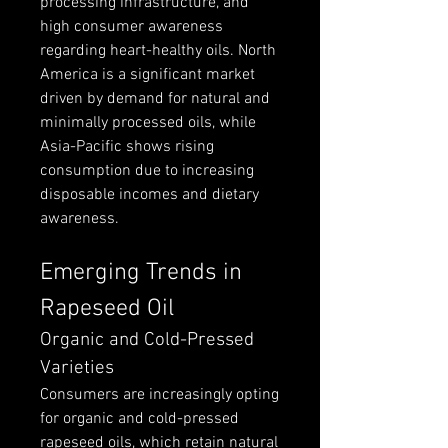
processing infrastructure, and 
high consumer awareness 
regarding heart-healthy oils. North 
America is a significant market 
driven by demand for natural and 
minimally processed oils, while 
Asia-Pacific shows rising 
consumption due to increasing 
disposable incomes and dietary 
awareness.
Emerging Trends in 
Rapeseed Oil
Organic and Cold-Pressed 
Varieties
Consumers are increasingly opting 
for organic and cold-pressed 
rapeseed oils, which retain natural 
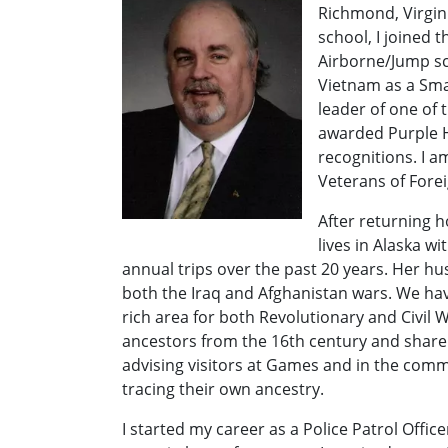
Richmond, Virgini
school, I joined 
Airborne/Jump scho
Vietnam as a Sm
leader of one of 
awarded Purple 
recognitions. I 
Veterans of Fore
After returning 
lives in Alaska 
annual trips over the past 20 years. Her h
both the Iraq and Afghanistan wars. We have
rich area for both Revolutionary and Civil
ancestors from the 16th century and share
advising visitors at Games and in the comm
tracing their own ancestry.
I started my career as a Police Patrol Offi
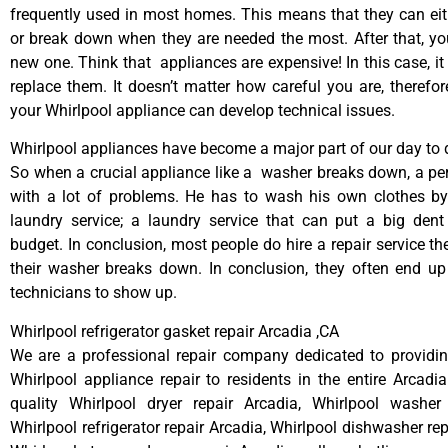
frequently used in most homes. This means that they can ei
or break down when they are needed the most. After that, y
new one. Think that appliances are expensive! In this case, it
replace them. It doesn’t matter how careful you are, therefo
your Whirlpool appliance can develop technical issues.
Whirlpool appliances have become a major part of our day to d
So when a crucial appliance like a washer breaks down, a pe
with a lot of problems. He has to wash his own clothes by
laundry service; a laundry service that can put a big dent
budget. In conclusion, most people do hire a repair service t
their washer breaks down. In conclusion, they often end up
technicians to show up.
Whirlpool refrigerator gasket repair Arcadia ,CA
We are a professional repair company dedicated to providing
Whirlpool appliance repair to residents in the entire Arcadia
quality Whirlpool dryer repair Arcadia, Whirlpool washer 
Whirlpool refrigerator repair Arcadia, Whirlpool dishwasher re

_What needs to be done_:
The reply should hold the entries above from the line with "After returning" to the line with "frequently used in", duplicated exactly, pictures excluded.

_Written solution_:
After returning 
lives in Alaska 
annual trips over the past 20 years. Her h
both the Iraq and Afghanistan wars. We have
rich area for both Revolutionary and Civil
ancestors from the 16th century and share
advising visitors at Games and in the comm
tracing their own ancestry.
I started my career as a Police Patrol Offi
frequently used in most homes. This means that they can ei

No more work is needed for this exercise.